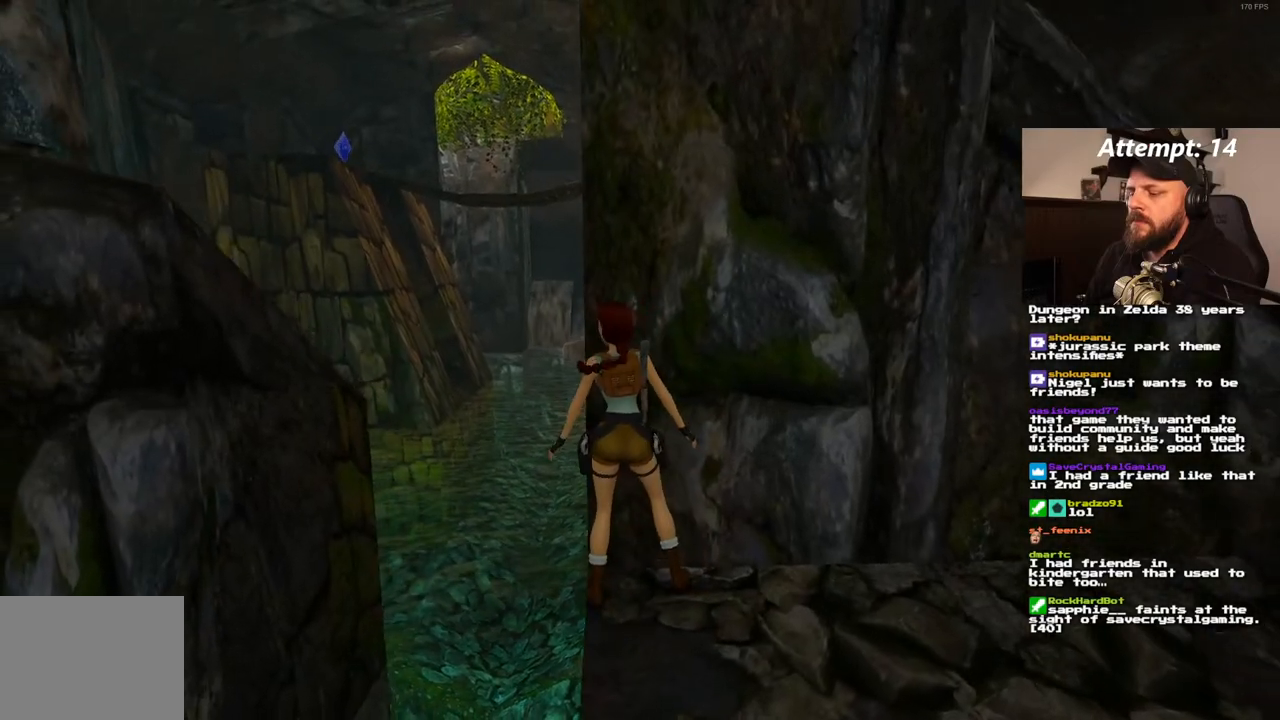
{"dt_ms": 500, "buttons": [], "left_stick": "center", "right_stick": "center", "events": [[500, "DPAD_LEFT", "up"]]}
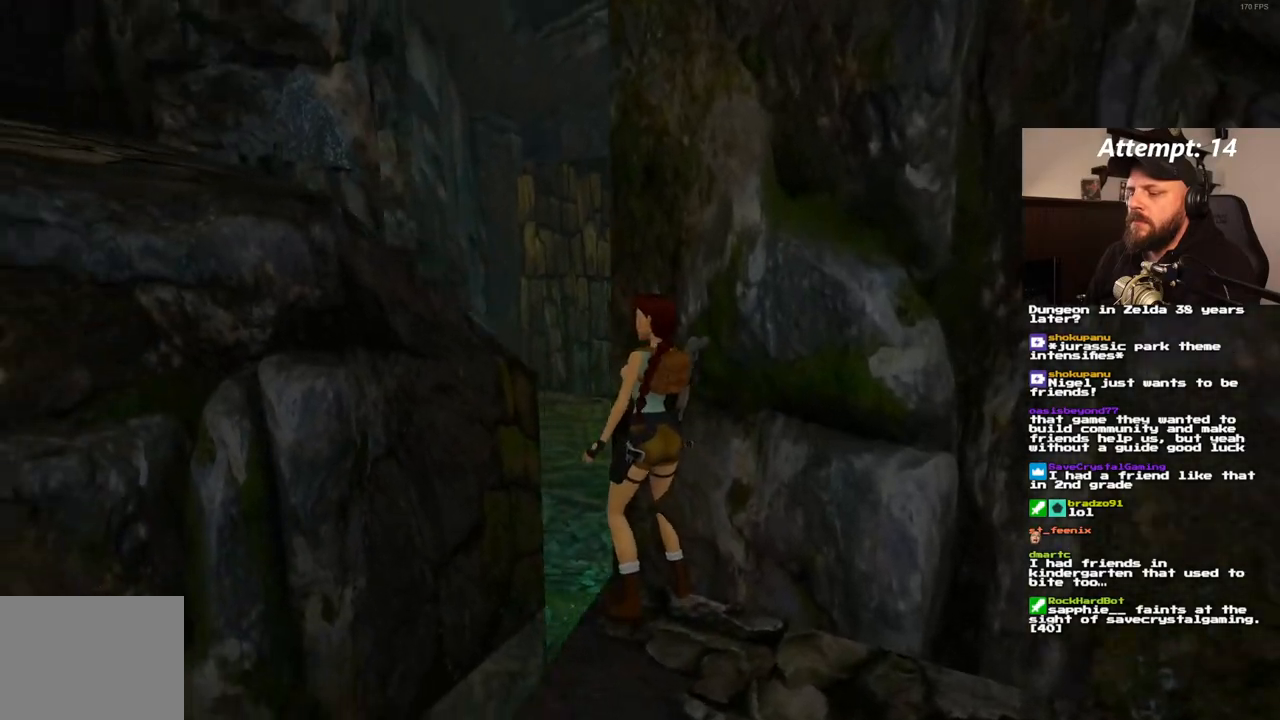
{"dt_ms": 500, "buttons": ["DPAD_LEFT"], "left_stick": "center", "right_stick": "center", "events": [[367, "DPAD_LEFT", "down"]]}
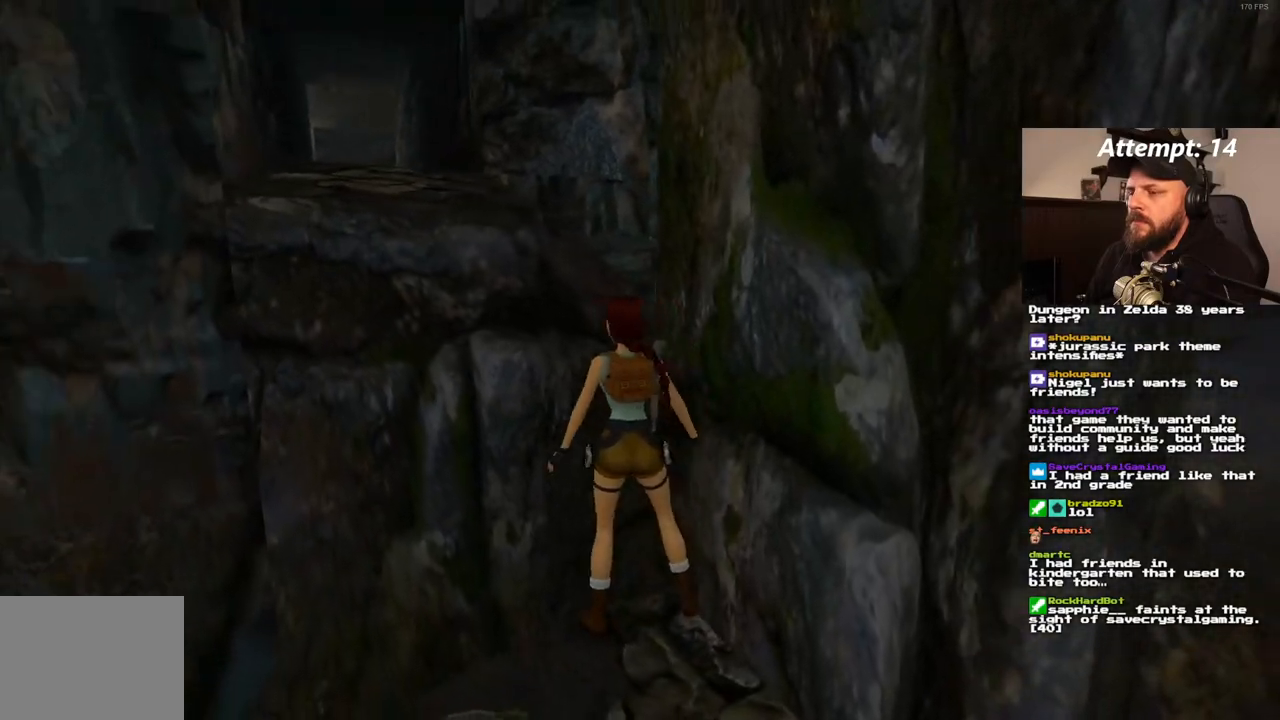
{"dt_ms": 500, "buttons": ["DPAD_LEFT"], "left_stick": "center", "right_stick": "center", "events": [[83, "DPAD_LEFT", "up"], [433, "DPAD_LEFT", "down"]]}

━━━━

Problem description
Hand back every line of the material, exactly, without the pictures.

Reply
{"dt_ms": 500, "buttons": [], "left_stick": "center", "right_stick": "center", "events": [[500, "DPAD_LEFT", "up"]]}
{"dt_ms": 500, "buttons": ["DPAD_LEFT"], "left_stick": "center", "right_stick": "center", "events": [[367, "DPAD_LEFT", "down"]]}
{"dt_ms": 500, "buttons": ["DPAD_LEFT"], "left_stick": "center", "right_stick": "center", "events": [[83, "DPAD_LEFT", "up"], [433, "DPAD_LEFT", "down"]]}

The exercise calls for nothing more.